Data records
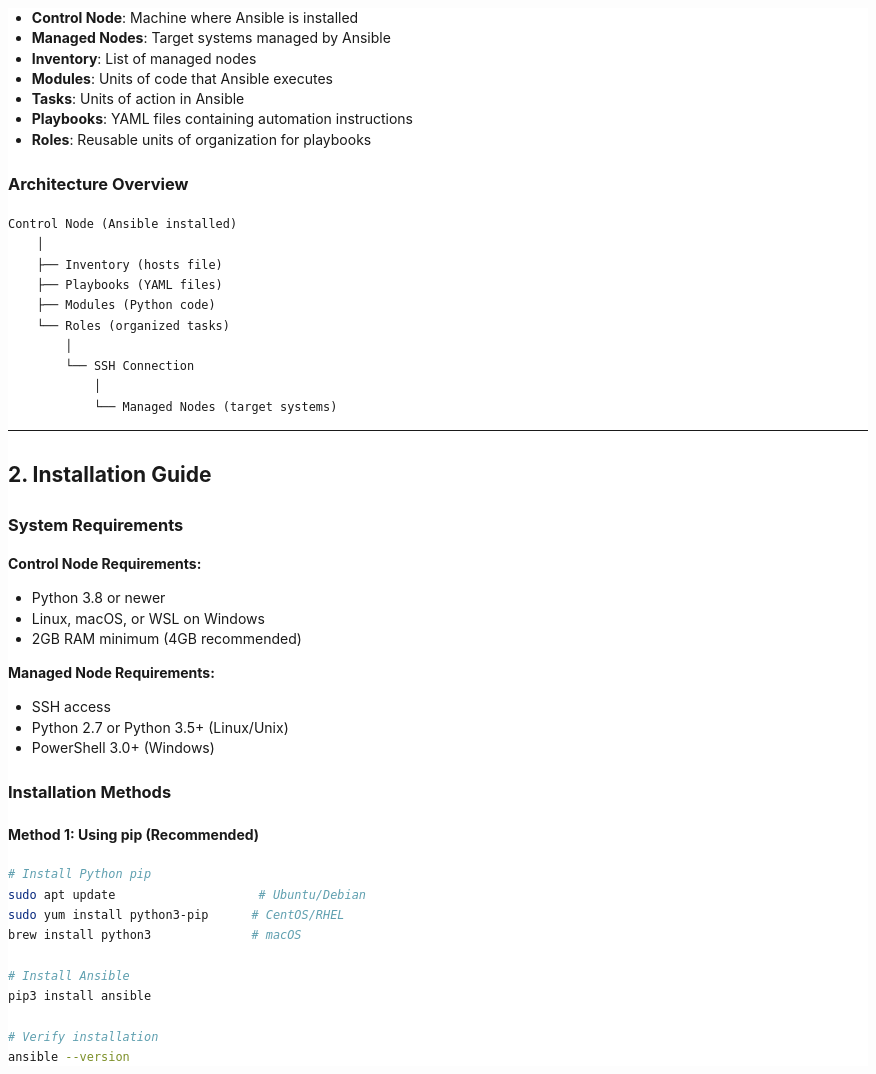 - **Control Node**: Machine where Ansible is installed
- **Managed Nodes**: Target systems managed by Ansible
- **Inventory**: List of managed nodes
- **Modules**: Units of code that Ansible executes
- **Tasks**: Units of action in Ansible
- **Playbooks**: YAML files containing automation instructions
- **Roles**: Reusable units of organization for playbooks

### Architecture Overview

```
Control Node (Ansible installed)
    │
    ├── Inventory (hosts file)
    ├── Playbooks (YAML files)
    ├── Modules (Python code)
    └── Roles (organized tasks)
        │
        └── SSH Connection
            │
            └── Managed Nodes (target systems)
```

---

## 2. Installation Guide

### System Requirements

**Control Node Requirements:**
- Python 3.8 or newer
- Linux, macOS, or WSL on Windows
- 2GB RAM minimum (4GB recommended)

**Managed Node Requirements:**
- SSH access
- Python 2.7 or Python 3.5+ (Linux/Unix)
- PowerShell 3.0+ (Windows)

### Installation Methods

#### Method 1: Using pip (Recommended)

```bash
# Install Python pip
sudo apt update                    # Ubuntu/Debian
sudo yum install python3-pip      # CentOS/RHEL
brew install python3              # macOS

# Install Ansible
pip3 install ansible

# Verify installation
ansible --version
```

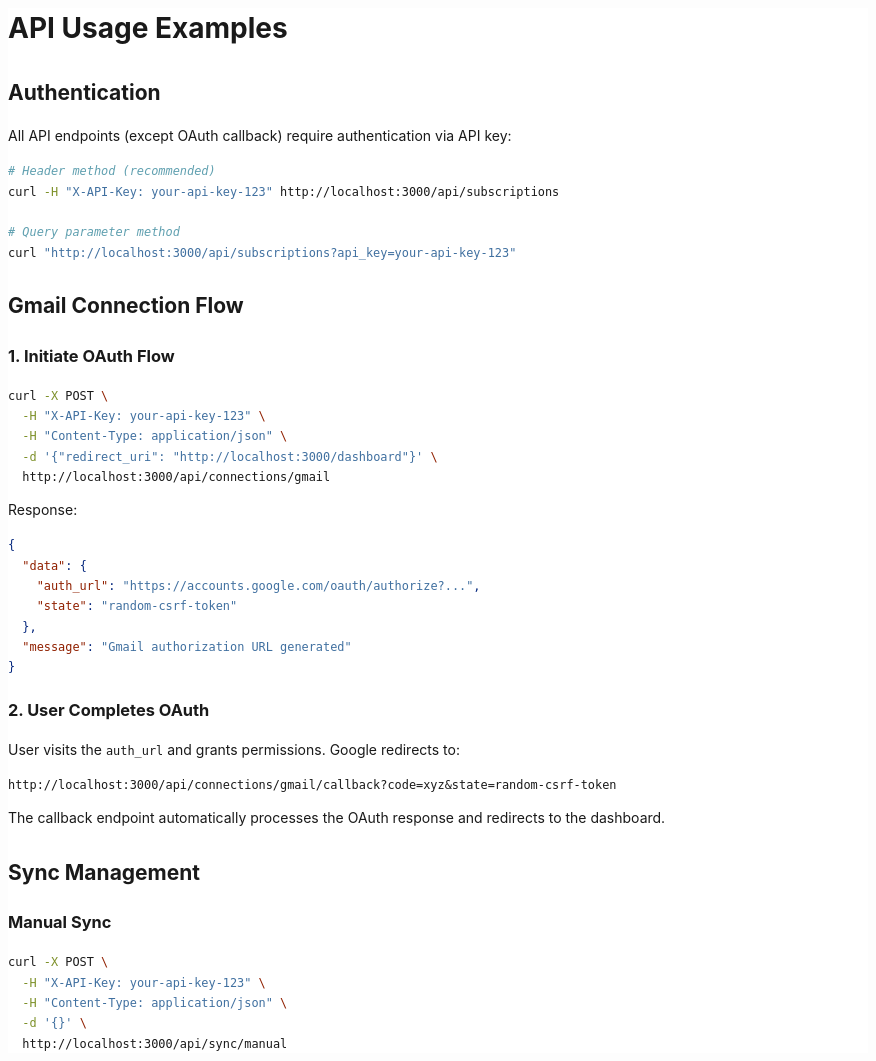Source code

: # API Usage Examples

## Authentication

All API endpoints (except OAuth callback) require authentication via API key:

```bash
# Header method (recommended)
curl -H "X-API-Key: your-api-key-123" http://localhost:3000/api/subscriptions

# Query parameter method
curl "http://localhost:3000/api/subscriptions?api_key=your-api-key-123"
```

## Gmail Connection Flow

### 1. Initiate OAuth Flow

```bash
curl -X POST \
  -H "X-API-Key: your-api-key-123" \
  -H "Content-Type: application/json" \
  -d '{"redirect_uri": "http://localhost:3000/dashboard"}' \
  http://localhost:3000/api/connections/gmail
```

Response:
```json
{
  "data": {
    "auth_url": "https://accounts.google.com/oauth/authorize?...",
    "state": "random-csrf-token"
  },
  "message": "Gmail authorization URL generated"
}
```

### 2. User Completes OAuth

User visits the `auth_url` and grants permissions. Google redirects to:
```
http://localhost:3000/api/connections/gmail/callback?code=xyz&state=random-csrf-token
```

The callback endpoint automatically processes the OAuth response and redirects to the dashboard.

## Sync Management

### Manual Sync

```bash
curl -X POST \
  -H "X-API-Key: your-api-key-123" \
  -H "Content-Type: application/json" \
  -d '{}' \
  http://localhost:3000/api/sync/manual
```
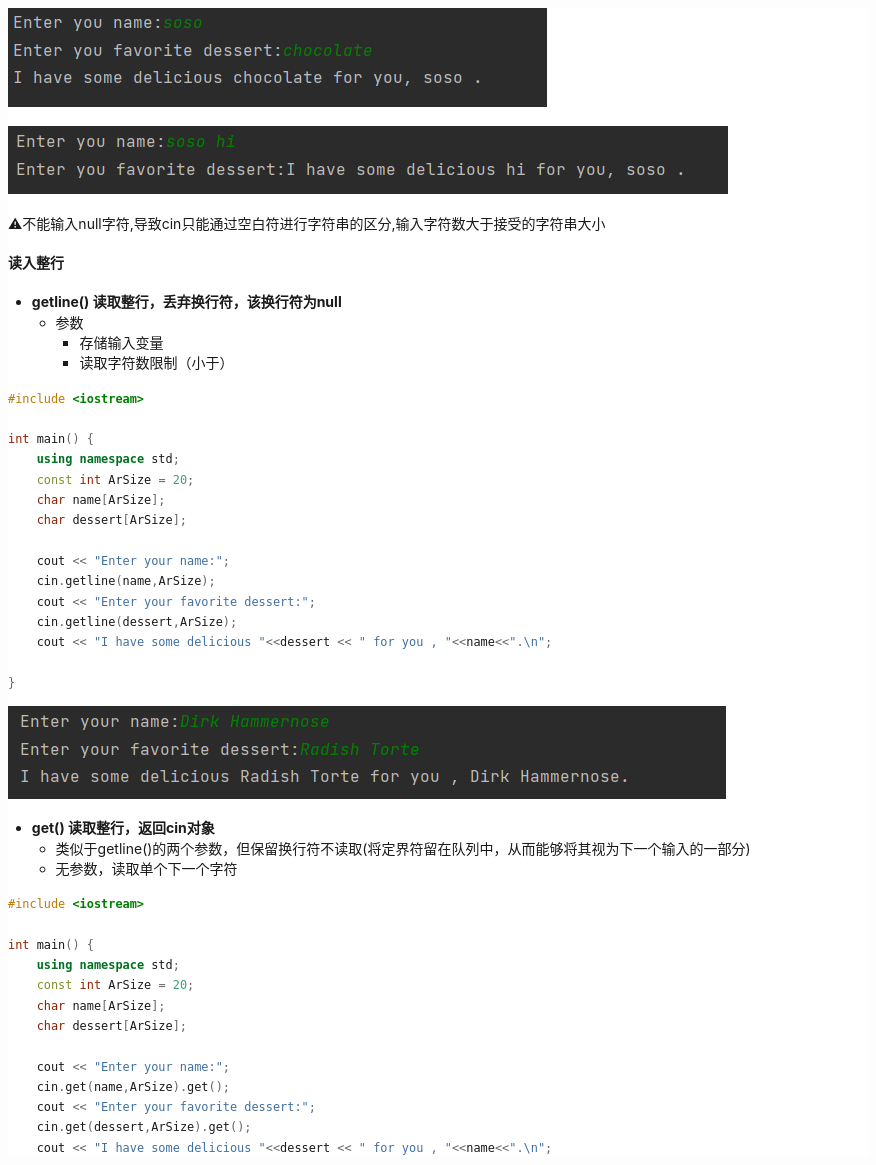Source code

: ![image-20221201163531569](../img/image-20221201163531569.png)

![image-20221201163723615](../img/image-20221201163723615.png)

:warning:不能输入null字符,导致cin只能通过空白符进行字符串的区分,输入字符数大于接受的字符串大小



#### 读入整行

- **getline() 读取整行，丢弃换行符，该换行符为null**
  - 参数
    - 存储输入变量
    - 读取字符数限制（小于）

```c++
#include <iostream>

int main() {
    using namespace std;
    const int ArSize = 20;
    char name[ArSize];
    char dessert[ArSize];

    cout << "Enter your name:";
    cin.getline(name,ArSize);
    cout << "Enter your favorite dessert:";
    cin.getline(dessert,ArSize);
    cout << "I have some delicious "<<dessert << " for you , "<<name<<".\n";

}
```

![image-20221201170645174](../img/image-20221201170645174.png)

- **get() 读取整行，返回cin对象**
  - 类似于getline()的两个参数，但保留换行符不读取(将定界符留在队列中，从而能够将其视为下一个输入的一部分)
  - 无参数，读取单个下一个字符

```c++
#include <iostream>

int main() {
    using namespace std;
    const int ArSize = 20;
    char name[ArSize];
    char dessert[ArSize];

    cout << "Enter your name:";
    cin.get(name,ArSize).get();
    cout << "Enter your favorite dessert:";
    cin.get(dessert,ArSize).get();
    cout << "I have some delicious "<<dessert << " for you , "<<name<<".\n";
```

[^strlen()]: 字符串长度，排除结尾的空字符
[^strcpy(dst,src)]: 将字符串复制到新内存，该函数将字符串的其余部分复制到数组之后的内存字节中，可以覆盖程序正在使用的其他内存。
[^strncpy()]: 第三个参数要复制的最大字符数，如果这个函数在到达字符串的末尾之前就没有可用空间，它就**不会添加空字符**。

* * *

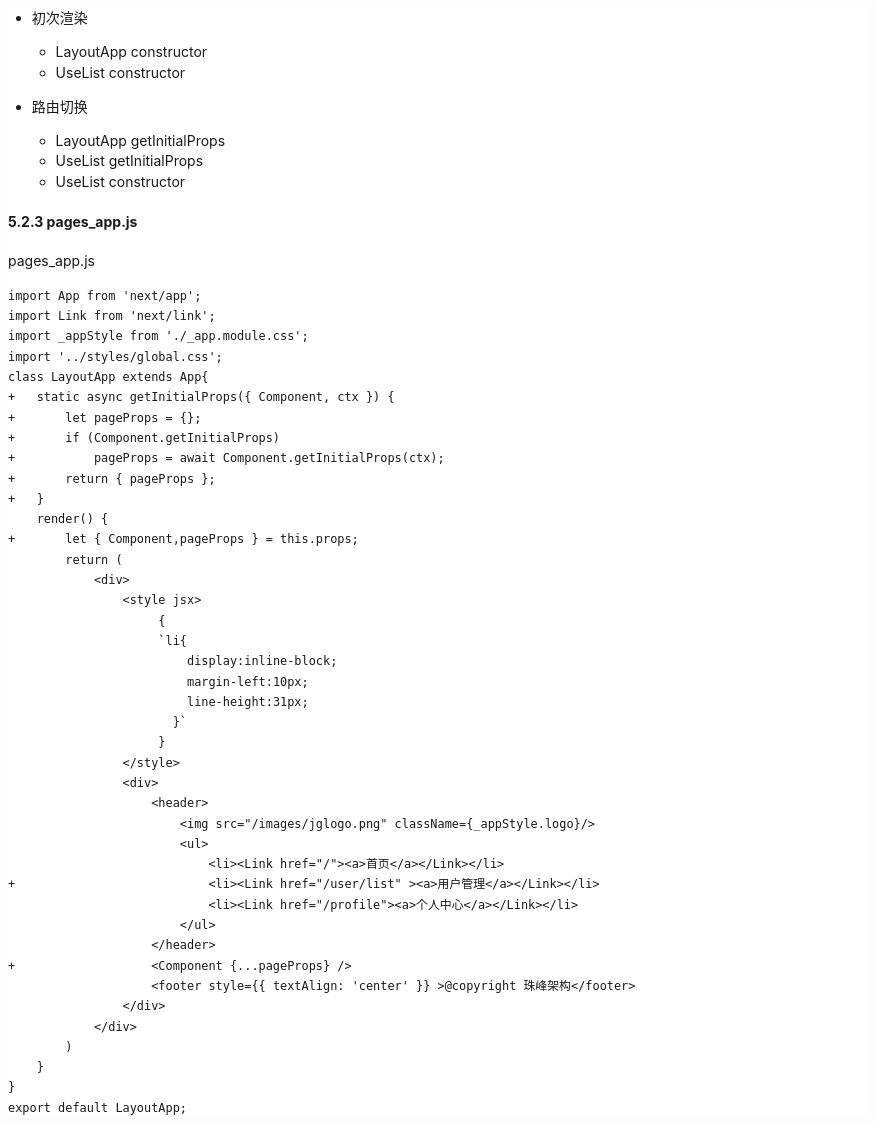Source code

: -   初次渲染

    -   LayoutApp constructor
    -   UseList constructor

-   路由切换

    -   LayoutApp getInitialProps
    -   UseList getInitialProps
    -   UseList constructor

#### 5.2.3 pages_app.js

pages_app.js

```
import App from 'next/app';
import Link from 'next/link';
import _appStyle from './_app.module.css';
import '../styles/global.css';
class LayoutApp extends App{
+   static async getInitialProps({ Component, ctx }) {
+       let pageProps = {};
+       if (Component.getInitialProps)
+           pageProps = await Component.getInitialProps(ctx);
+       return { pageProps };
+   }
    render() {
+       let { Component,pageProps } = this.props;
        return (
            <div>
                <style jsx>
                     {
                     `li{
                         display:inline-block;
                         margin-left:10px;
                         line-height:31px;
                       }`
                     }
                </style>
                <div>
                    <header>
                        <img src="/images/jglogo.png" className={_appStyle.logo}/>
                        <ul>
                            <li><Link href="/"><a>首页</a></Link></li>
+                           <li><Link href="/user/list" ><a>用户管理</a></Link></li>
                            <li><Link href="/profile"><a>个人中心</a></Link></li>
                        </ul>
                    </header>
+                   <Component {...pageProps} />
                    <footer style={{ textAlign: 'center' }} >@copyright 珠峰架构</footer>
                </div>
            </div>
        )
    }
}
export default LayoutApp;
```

■ WHAT TO WORK ON: Your answer must be a single number: the count of lines above that hold the word "subscriptions".

■ RESPONSE BELOW: 2